母指多指症は生まれつき親指がふたつある状態を指します。
母指がお母さんの胎内で形成されてゆく過程で何らかの問題が生じたために本来ひとつになるべき組織がふたつになったと理解してください。したがって、どちらの母指をみても反対側と比較すると小さいはずです。他の指にも多指症はありますが、日本人には母指の多指症が最もよく見られます。
したがって、これ以降では母指多指症を例に説明をします。

通常、ふたつの母指には大小があります。ほとんどの場合、外側の母指が小さくて、内側の母指が大きいです。形だけでなく、母指の動きにも違いがあるはずです。やはり,大きく発達している方がよく動いていると思います。ふたつの母指をべつべつに動かすことは困難で、動きの悪い方の母指は良い方に従って動いているだけか、ほとんど動かないことが多いです。

治療の目的はできるだけ正常に近い母指を作ることにあります。そのためには単純に余っていると思われる方の母指を切除するだけではいけません。その理由は先に述べた点に由来します。すなわち、本来ひとつになるべき組織がふたつになったことが原因です。そのために筋肉や腱・神経血管などがすべてふたつになっているとは限りません。ある筋肉は外側の母指に、別の筋肉は内側の母指に付いているといったことが当たり前のように起こっています。したがって、手術では切除する側の母指に付いている大切な筋肉や腱などを残す母指の適切な場所に移動させることが非常に大切になってきます。

このように母指多指症の手術は単純に余っているものを取り除く手術ではなく、母指を再建する手術です。経験の浅い医師により初回手術を受けると、たとえ見かけの良い母指ができたとしても再建を適切に行っていないために、機能的に不十分であったり、再変形を来したりします。移し損ねた組織を二度と取り戻すことはできませんので、初回手術は非常に大切な手術となります。

複雑な操作を術中に行うため、手術時期をあせってはなりません。小さすぎる母指に対しての手術は思い通りに行かない可能性があります。具体的には年齢にして1歳がめやすです。すくすく育って大きな赤ちゃんではもっと早くてもかまいませんし、手術が比較的単純ですむ場合には6か月で行うこともあります。逆に複雑な手術が予想される多指症では2歳近くまで待って手術をする場合もあります。結局はケースバイケースです。

# # # # #

◆ 課題の目的
母指多指症に関する文章から、「通常、ふたつの母指には大小が」に始まり「が非常に大切になってきます。」に至るまでの部分をすべて、一字一句変えずに引用してください。

◆ 抽出データ
# # # # #

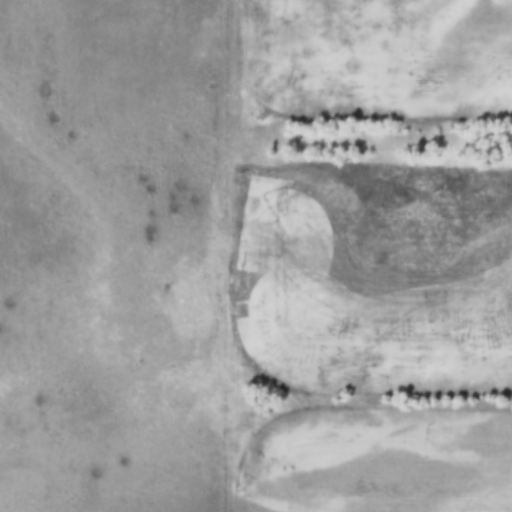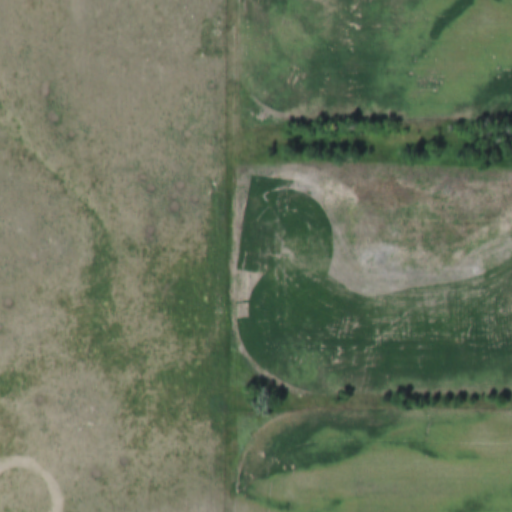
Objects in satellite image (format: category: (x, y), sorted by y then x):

# # # # #

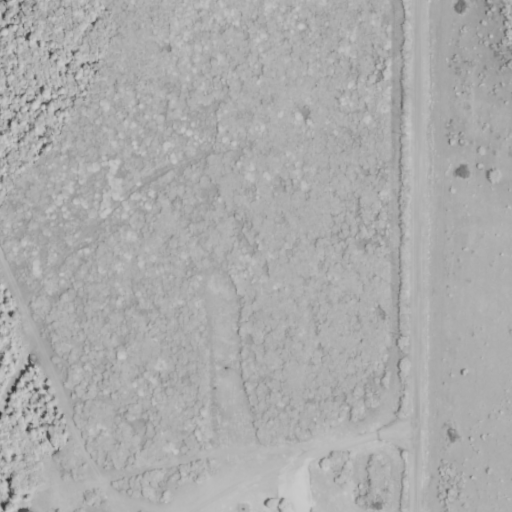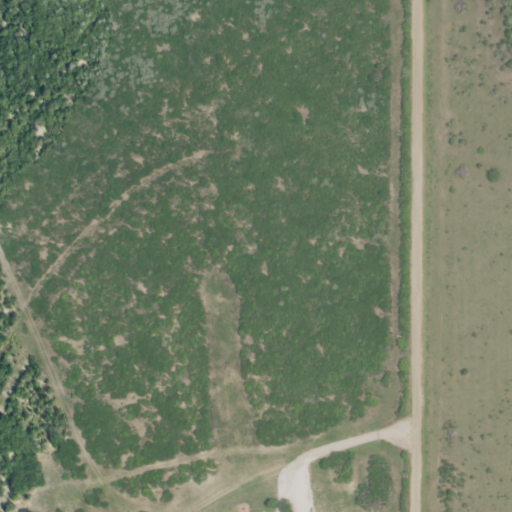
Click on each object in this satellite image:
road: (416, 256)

# # # # #

◆ 課題の結果
通常、ふたつの母指には大小があります。ほとんどの場合、外側の母指が小さくて、内側の母指が大きいです。形だけでなく、母指の動きにも違いがあるはずです。やはり,大きく発達している方がよく動いていると思います。ふたつの母指をべつべつに動かすことは困難で、動きの悪い方の母指は良い方に従って動いているだけか、ほとんど動かないことが多いです。

治療の目的はできるだけ正常に近い母指を作ることにあります。そのためには単純に余っていると思われる方の母指を切除するだけではいけません。その理由は先に述べた点に由来します。すなわち、本来ひとつになるべき組織がふたつになったことが原因です。そのために筋肉や腱・神経血管などがすべてふたつになっているとは限りません。ある筋肉は外側の母指に、別の筋肉は内側の母指に付いているといったことが当たり前のように起こっています。したがって、手術では切除する側の母指に付いている大切な筋肉や腱などを残す母指の適切な場所に移動させることが非常に大切になってきます。